Work instruction ▸ Copy out the lines of the entries beginning with the line that contains "After each image, state" and continuing through the line that contains "dist [-0.005902, 0.005088]", and reproduce nothing else.

++++ Data for this task

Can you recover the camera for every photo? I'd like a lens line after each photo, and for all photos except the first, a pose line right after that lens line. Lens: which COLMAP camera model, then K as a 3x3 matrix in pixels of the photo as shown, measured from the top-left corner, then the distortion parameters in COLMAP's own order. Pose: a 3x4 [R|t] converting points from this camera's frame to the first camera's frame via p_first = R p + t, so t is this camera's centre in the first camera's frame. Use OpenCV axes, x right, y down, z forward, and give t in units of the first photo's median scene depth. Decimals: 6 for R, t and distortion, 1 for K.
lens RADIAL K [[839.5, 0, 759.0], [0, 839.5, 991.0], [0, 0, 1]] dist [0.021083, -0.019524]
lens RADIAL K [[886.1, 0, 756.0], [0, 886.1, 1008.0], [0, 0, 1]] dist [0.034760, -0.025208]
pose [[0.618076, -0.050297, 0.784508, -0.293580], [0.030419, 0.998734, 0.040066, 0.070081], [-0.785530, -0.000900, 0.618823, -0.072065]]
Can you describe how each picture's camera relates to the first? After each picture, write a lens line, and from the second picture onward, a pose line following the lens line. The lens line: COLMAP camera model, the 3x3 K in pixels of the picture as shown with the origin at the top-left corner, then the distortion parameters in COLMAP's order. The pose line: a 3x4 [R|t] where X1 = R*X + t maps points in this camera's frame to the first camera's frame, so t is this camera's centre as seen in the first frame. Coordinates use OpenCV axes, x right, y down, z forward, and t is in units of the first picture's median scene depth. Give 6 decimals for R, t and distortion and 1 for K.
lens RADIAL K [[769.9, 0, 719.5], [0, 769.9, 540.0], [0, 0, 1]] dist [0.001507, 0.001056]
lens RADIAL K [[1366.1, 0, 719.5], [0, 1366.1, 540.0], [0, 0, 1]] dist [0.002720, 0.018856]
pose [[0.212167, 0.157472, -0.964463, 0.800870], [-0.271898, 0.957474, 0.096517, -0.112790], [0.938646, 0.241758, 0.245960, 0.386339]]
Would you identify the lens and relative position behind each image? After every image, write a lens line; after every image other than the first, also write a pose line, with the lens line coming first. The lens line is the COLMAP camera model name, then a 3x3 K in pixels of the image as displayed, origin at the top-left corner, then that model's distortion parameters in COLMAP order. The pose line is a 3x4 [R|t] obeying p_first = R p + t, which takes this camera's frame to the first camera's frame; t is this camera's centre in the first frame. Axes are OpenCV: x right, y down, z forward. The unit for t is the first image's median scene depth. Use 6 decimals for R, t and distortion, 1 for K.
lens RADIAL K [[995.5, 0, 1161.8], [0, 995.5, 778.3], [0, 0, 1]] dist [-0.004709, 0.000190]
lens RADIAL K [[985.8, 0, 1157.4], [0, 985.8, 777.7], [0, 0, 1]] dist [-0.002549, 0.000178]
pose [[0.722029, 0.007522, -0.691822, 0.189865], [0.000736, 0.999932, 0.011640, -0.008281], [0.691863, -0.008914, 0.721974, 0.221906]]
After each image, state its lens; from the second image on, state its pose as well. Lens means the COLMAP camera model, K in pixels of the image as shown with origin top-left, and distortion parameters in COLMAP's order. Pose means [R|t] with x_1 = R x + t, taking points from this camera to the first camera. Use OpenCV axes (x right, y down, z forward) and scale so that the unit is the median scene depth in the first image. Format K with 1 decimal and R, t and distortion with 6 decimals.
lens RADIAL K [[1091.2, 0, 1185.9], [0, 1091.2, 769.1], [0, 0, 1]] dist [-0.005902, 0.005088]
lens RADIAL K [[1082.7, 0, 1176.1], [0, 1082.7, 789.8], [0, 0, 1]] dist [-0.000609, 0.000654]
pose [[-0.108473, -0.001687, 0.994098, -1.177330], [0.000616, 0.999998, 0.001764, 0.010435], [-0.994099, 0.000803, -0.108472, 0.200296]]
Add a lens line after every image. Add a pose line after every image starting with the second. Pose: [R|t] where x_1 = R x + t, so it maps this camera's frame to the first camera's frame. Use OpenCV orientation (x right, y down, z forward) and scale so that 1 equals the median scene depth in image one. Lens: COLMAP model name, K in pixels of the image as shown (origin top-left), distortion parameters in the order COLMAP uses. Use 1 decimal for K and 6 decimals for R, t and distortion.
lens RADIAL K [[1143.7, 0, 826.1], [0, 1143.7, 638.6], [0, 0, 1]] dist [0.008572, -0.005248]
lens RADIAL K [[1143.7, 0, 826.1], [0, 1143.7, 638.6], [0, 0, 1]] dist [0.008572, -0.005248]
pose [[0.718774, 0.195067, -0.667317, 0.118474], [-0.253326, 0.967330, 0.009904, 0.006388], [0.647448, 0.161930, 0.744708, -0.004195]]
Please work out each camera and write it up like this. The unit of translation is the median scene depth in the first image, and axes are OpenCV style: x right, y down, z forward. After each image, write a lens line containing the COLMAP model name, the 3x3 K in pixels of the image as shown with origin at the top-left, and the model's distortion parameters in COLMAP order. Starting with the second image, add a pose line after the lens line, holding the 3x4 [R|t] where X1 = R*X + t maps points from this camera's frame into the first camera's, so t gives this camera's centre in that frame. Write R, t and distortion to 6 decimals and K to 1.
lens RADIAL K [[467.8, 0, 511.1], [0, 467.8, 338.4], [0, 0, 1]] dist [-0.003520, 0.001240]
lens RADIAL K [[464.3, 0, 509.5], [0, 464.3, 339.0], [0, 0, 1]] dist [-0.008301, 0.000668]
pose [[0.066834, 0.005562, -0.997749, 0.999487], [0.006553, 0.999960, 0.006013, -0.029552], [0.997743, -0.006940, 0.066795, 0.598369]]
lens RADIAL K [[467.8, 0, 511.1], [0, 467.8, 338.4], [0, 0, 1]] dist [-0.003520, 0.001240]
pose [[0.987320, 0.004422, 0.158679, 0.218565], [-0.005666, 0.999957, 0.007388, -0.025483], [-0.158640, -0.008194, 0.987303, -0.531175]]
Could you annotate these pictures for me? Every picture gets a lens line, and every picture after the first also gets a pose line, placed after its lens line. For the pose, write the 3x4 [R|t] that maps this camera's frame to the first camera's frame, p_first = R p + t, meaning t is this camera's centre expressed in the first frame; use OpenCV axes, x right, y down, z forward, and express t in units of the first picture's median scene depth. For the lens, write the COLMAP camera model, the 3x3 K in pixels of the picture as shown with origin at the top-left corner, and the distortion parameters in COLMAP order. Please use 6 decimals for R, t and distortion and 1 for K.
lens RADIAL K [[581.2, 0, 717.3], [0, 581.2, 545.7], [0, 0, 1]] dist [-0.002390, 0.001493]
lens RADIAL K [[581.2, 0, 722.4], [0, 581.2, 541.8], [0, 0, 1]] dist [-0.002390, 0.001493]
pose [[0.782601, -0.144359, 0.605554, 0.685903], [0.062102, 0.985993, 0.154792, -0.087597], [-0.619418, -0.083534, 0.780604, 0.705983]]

++++++++

Reply ▸
After each image, state its lens; from the second image on, state its pose as well. Lens means the COLMAP camera model, K in pixels of the image as shown with origin top-left, and distortion parameters in COLMAP's order. Pose means [R|t] with x_1 = R x + t, taking points from this camera to the first camera. Use OpenCV axes (x right, y down, z forward) and scale so that the unit is the median scene depth in the first image. Format K with 1 decimal and R, t and distortion with 6 decimals.
lens RADIAL K [[1091.2, 0, 1185.9], [0, 1091.2, 769.1], [0, 0, 1]] dist [-0.005902, 0.005088]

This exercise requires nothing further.